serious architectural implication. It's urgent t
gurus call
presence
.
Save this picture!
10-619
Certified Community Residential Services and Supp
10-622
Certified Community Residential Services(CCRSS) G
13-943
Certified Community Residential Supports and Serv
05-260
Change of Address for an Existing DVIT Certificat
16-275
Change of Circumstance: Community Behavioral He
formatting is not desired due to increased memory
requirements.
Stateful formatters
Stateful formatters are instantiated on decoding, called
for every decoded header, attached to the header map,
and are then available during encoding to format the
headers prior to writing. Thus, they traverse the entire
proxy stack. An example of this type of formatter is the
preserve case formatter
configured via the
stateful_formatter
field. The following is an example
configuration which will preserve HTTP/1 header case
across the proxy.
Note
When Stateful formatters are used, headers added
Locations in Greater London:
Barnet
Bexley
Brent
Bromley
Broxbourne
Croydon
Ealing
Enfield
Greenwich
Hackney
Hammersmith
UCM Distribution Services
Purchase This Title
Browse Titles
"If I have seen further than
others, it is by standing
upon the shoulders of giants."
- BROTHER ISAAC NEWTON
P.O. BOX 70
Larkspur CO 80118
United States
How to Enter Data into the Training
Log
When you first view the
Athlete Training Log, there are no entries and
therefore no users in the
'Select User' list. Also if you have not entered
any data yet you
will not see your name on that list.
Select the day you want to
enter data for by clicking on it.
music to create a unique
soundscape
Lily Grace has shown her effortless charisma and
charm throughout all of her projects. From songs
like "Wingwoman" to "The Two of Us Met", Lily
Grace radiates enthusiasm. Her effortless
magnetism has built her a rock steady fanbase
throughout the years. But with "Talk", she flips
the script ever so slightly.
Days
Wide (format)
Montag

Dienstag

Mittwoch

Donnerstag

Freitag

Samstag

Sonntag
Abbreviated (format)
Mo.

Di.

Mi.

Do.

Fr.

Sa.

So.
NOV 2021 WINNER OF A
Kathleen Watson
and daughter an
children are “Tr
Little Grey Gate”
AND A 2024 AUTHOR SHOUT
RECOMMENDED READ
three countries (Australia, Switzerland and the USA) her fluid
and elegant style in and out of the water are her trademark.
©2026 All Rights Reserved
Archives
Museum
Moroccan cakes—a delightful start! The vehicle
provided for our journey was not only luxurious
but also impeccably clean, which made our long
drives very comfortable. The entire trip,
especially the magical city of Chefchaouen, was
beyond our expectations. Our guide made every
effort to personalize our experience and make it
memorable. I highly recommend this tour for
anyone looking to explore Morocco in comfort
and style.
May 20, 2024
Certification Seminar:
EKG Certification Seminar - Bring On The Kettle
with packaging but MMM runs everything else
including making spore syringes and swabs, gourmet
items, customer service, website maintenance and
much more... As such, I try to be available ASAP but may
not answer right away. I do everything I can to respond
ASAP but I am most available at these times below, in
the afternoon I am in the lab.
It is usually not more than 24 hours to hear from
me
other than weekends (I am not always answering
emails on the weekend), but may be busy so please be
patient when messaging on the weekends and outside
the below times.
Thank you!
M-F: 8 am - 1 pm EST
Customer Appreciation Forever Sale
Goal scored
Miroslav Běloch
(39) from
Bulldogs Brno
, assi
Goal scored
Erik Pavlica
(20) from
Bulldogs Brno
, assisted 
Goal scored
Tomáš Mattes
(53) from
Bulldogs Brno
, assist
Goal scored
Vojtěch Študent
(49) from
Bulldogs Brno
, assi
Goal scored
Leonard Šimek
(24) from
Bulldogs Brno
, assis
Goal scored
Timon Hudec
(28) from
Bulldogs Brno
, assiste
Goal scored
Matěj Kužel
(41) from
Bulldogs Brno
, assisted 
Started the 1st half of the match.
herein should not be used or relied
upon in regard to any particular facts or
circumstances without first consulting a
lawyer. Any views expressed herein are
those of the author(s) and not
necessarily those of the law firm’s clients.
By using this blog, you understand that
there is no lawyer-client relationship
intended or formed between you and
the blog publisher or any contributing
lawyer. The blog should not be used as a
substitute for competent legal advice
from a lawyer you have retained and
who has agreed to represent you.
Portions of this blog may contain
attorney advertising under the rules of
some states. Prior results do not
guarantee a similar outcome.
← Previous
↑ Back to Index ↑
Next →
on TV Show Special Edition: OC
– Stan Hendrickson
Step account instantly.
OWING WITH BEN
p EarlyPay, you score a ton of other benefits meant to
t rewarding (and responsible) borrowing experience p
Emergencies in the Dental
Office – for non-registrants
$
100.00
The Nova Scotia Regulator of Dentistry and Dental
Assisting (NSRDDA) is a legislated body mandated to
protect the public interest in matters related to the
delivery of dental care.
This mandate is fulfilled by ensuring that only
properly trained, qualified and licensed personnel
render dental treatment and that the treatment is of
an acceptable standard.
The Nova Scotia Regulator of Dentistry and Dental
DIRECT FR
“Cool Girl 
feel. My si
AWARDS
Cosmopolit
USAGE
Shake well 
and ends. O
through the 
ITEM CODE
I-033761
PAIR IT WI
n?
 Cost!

◆ WORK INSTRUCTIONS ◆
Every line above from the line with "formatting is not" to the line with "field. The following is an example", inclusive, must be returned exactly; no other line belongs in the reply.

◆ EXERCISE ANSWER ◆
formatting is not desired due to increased memory
requirements.
Stateful formatters
Stateful formatters are instantiated on decoding, called
for every decoded header, attached to the header map,
and are then available during encoding to format the
headers prior to writing. Thus, they traverse the entire
proxy stack. An example of this type of formatter is the
preserve case formatter
configured via the
stateful_formatter
field. The following is an example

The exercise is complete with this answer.